Bradford at that time was suffering horrifically from a slump in its staple industry – wool textiles. It was said that at one time the city had 40 millionaires. Now, there was none. Nevertheless, it was an interesting place and some of its sons were making names for themselves in other directions. One was a man named Jowett. He switched to making motor cars in one old mill. Many old motorists will remember the Jowett saloon car that ran on a two-stroke engine.
Sir William Rothenstein was already President of the Royal Academy of Art. Another Bradfordian, J.B. Priestley, had recently published his highly-successful novels, “Good Companions” and “Angel Pavement.” In my opinion, however, his greatest work was still to come. This was his series of morale-boosting Sunday evening chats over the wireless during the early part of the war. They had an effect second only to that of Churchill.
Another was the composer, Frederick Delius. He was living in France, but was the son of a German-born wool merchant. Every time I walked past that big warehouse, labelled Delius and Co, in Bradford, I wondered how the composer of “Brigg Fair” and “In a Summer Garden” could have come from such surroundings. But perhaps I should not have marvelled too much. After all, his chief interpreter, Sir Thomas Beecham, was the son of a St. Helens pill-maker.
A contemporary of mine in the city was Vic Feather, later Lord Feather, who was the same age as myself. I have read somewhere that part of his work with the Bradford Cooperative Society was to act as a reporter for a journal they produced. Alas, I knew neither Vic nor the journal during the time I was in Bradford.
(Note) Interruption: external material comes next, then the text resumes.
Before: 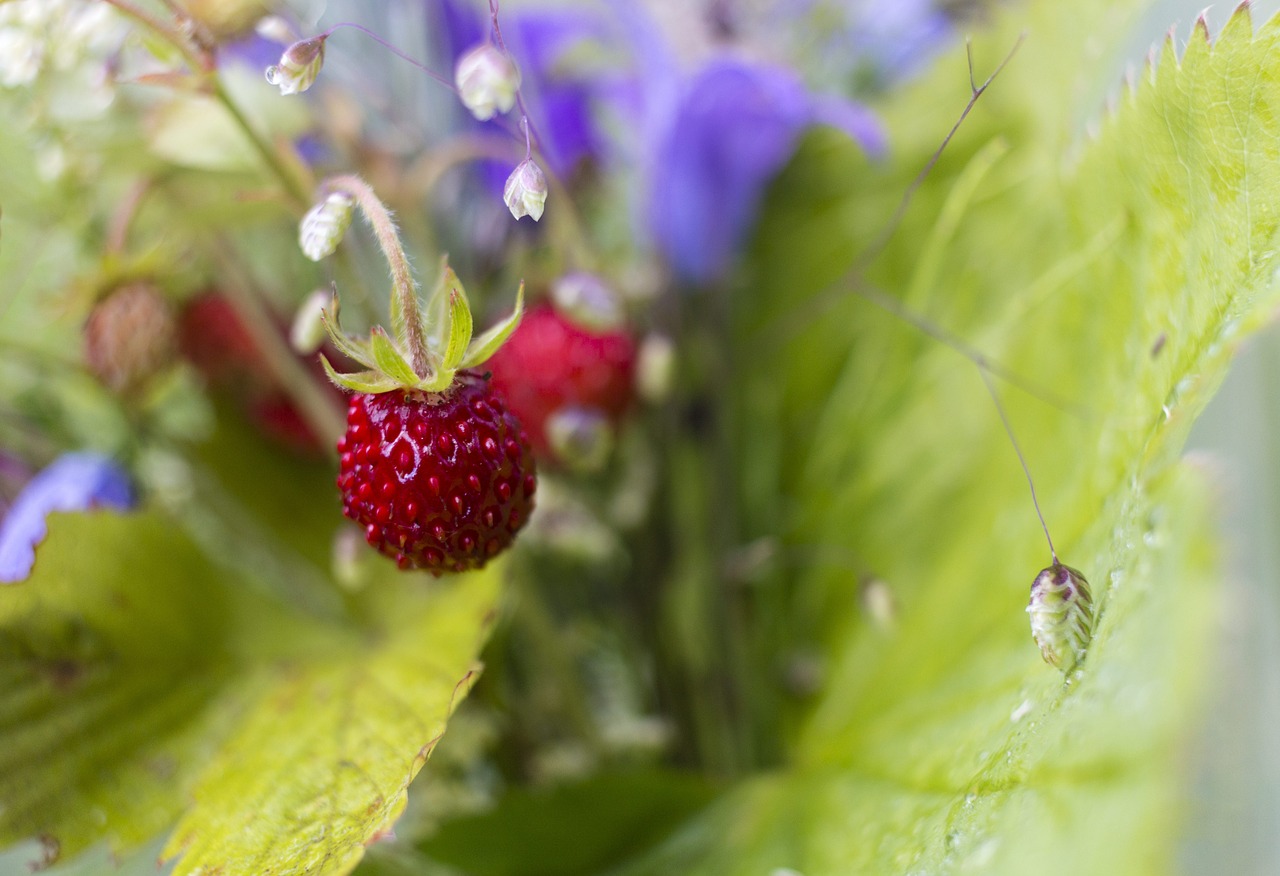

He was not yet going places in the outer world.
Occasionally we contacted the Bishop of Bradford, a nice man named Blunt. You would not have thought he would ever do or say anything to rock the nation. However, three or four years later, he happened to remark in an otherwise-ordinary sermon that he wished the king would show more interest in the church, or words to that effect. He seemed not to have known of Edward’s relationship with Mrs Simpson. But all the world outside Britain [k[new from their journals, and the British Press, who had so far kept quiet, took the bishop’s remark as their cue to break the story to his astonishment, but with the result we all know.
Acting as usher at the Bradford City Court and dishing-out court-lists to the Press was a rather tubby policeman with a bushy moustache. After the war, when I saw Gilbert Harding on tv, I thought: ”Surely that’s the chap I knew at Bradford years ago?” I was not quite certain until I read in his biography that he had indeed served a period in the Bradford City Police, but hadn’t been very good at it.
Finally, I must mention that awesome character, Pierrepoint, the hangman – the father, not the son who succeeded him in office. He was an object of intense curiosity for journalists, but he had long made it known that he would “say nowt,” nor did he.